── Metin Bloğu

6- Ayetullah Hâirî’nin (r.a) Kerbela’ya Özel İlgisi ve Berzah Âleminde Maksadına Ulaşması
Kum İlim Havzası’nın kurucusu Merhum Ayetullah Hacı Şeyh Abdülkerim Hâirî (r.a) yetmiş-seksen yaşlarındayken, hicri şemsi 1315 yılının Behmen’inde (hicri kameri 17 Zilkade 1355) vefat etmiştir.
Mübarek kabri, Kum’da, Hz. Masume (s.a) kabri yanındaki Balaser Camii’ndedir.
Tahsil ve tedrisat dönemi Necef-i Eşref, Samerra, Kerbela ve daha sonraları da Erak ve Kum kentlerinde geçmiştir. Bu büyük zat, hicri 1340 yılında Kum’a gelmiştir.(Mübarek ismi olan “Şeyh Abdülkerim el-Hâirî el-Yezdî”nin, ebced hesabıyla 1340 olması çok ilginçtir.)
Bu yıl Kum İlmiye Havzası’nı kurmuş ve Mübarek Kum Kenti’nde geniş bir havza-i ilmiye binası dikmiştir.
Onun, Kerbela’ya özel bir alakası vardı. Her zaman şöyle derdi: “Ben yine Kerbela’ya gitmek istiyorum. İstek de gençler için ayıp değildir.” derdi. (Bu sözü şaka şeklinde söylerdi.)

────

Alıştırmalar >>
[A] Hâirî ile ilgili metinden "Mübarek kabri, Kum’da, Hz." ifadesiyle başlayan ve "şaka şeklinde söylerdi.)" ifadesiyle biten kısmı, bu son ifade de dahil olmak üzere aynen çıkarın.
[B] Hâirî ile ilgili metne göre şu soruları yanıtlayın:
(i) Hâirî, hicri hangi yılda Kum'a gelmiştir?
(ii) Hâirî'nin kabri nerededir?
(iii) Hâirî her zaman hangi şehre yine gitmek istediğini söylerdi?

── Sağlanan Veriler

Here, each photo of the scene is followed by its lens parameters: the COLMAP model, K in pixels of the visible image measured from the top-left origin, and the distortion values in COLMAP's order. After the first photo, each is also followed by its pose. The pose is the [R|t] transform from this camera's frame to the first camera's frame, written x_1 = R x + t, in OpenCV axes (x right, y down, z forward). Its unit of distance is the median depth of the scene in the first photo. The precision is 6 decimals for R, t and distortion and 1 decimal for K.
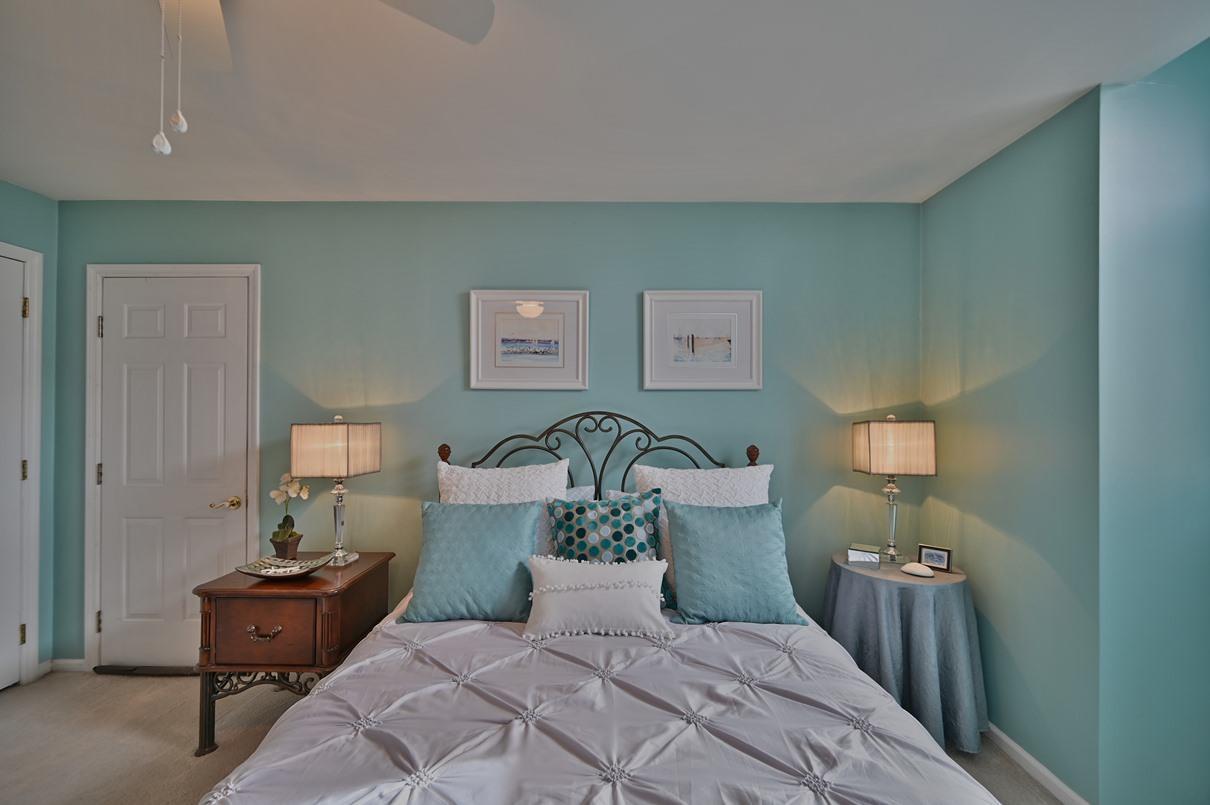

────

Çözümler >>
[A]
Mübarek kabri, Kum’da, Hz. Masume (s.a) kabri yanındaki Balaser Camii’ndedir.
Tahsil ve tedrisat dönemi Necef-i Eşref, Samerra, Kerbela ve daha sonraları da Erak ve Kum kentlerinde geçmiştir. Bu büyük zat, hicri 1340 yılında Kum’a gelmiştir.(Mübarek ismi olan “Şeyh Abdülkerim el-Hâirî el-Yezdî”nin, ebced hesabıyla 1340 olması çok ilginçtir.)
Bu yıl Kum İlmiye Havzası’nı kurmuş ve Mübarek Kum Kenti’nde geniş bir havza-i ilmiye binası dikmiştir.
Onun, Kerbela’ya özel bir alakası vardı. Her zaman şöyle derdi: “Ben yine Kerbela’ya gitmek istiyorum. İstek de gençler için ayıp değildir.” derdi. (Bu sözü şaka şeklinde söylerdi.)

[B]
(i) Hicri 1340 yılında.
(ii) Kum'da, Hz. Masume'nin kabri yanındaki Balaser Camii'ndedir.
(iii) Kerbela'ya.